No existen los textos perfectos. Las palabras para decirte todo lo que te tendría que decir. Para que estas letras no sean otra carta arrugada en el fondo de una papelera a la que ya no le cabe todo el amor que siento por ti.

No sé quién tuvo la culpa. Quién se cruzó. Quién intercambio la primera mirada. Quién pronunció la primera palabra. Quién empezó. No sé cuántas veces nos encontramos sin saber quiénes éramos. Sin tener ni la más mínima idea de todo lo que vendría después.

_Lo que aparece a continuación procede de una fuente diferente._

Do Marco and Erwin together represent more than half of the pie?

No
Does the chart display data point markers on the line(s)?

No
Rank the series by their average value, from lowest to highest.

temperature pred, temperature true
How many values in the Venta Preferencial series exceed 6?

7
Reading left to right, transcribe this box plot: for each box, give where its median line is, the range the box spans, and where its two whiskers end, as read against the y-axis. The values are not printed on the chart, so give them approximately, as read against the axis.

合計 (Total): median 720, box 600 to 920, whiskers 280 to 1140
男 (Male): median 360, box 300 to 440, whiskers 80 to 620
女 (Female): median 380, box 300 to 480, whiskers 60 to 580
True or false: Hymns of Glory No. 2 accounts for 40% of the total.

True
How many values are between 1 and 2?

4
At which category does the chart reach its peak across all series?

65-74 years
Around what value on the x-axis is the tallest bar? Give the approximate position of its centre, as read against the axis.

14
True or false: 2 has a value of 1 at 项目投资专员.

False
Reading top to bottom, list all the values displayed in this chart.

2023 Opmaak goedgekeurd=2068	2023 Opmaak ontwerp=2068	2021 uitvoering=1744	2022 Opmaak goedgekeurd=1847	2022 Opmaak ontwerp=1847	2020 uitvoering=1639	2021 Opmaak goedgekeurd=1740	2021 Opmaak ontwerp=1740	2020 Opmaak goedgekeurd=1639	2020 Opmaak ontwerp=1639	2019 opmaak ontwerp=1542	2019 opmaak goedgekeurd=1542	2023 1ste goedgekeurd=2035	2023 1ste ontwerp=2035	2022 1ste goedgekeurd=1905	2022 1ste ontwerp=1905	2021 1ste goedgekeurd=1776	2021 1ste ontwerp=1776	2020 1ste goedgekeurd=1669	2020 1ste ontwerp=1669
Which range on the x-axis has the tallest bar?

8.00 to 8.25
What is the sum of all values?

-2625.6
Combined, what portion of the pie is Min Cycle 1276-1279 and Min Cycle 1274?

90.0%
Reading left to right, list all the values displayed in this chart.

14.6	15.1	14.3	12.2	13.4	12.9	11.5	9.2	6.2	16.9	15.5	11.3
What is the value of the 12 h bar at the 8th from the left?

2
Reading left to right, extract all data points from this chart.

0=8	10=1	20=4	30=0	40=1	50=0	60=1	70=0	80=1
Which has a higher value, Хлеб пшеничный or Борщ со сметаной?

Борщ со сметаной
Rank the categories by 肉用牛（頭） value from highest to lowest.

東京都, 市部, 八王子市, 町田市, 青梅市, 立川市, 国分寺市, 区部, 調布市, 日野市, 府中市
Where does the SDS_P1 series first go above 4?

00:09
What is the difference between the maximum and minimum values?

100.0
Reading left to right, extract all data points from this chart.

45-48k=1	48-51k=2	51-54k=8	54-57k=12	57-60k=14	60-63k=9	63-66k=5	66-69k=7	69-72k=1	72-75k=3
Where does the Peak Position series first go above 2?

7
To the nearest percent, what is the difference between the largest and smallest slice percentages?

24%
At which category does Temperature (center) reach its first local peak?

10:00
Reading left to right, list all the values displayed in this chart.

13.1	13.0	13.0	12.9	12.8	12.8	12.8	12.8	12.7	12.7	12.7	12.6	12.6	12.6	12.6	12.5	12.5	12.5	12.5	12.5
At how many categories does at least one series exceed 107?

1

No sé por qué. Pero sé que pasó. Recuerdo un balcón.

Sé lo que vivimos, aunque ahora el tiempo se esfuerce en decir que no. Aunque ahora mis manos vacías no recuerden el tacto de tu amor. Aunque cansadas, sigan escribiendo por recuperar tu corazón. Aunque mis ojos sigan viendo los tuyos reflejados en el agua de la ciudad en la que estoy. Aunque siga esperando un tren que ya pasó.

Aunque la vida nos separara. Aunque ya nunca nos volvamos a encontrar. Aunque estés a un clic de mi ordenador. Aunque jamás lo pulse porque nunca creí en el amor de ficción. Aunque siempre me arrepienta porque otro lo haya hecho ya. Aunque ahora lo vea de tu mano en la misma terraza de aquel bar. Aunque duela ver que todas las promesas que un día nos hicimos se encuentran en la papelera junto a todas mis cartas de amor y aquella postal.

Aunque los detalles ya no cuenten y mis cartas no te lleguen. Aunque siga escuchando tu nombre en cada canción. Aunque los recuerdos se me mezclen y sea más fácil llorar ahora lo que debí llorar años atrás. Aunque componga versos con tus besos y escriba cuentos con un final feliz. Aunque piense que algún día, quizá, vuelva a saber de ti.

Aunque nuestras vidas ya no vuelvan a orbitar, atraídas la una a la otra, por la fuerza de la gravedad. Aunque tu sonrisa sea una nube borrosa que no consigo recordar. Aunque el cielo me recuerde cada día que el sol siempre vuelve a brillar. Aunque tú, solo fueras una estrella fugaz.

Aunque el último café fuera sin azúcar por si me volvía a enamorar. Aunque tú te marcharas corriendo por si decías la verdad. Aunque aún recuerde ese pelo que ya no puedo acariciar. Aunque tus ojos azules ya no me miren más.

Aunque todo eso sea así. Aunque me apene y me haga dudar. Aunque pudiera volver atrás, a aquella aula con la puerta de cristal. Y pudiera desviar la mirada para no verte pasar. Aunque por un millón de veces lo pudiera cambiar. Yo jamás lo cambiaría y, por todas las veces de mi vida, lo volvería a intentar.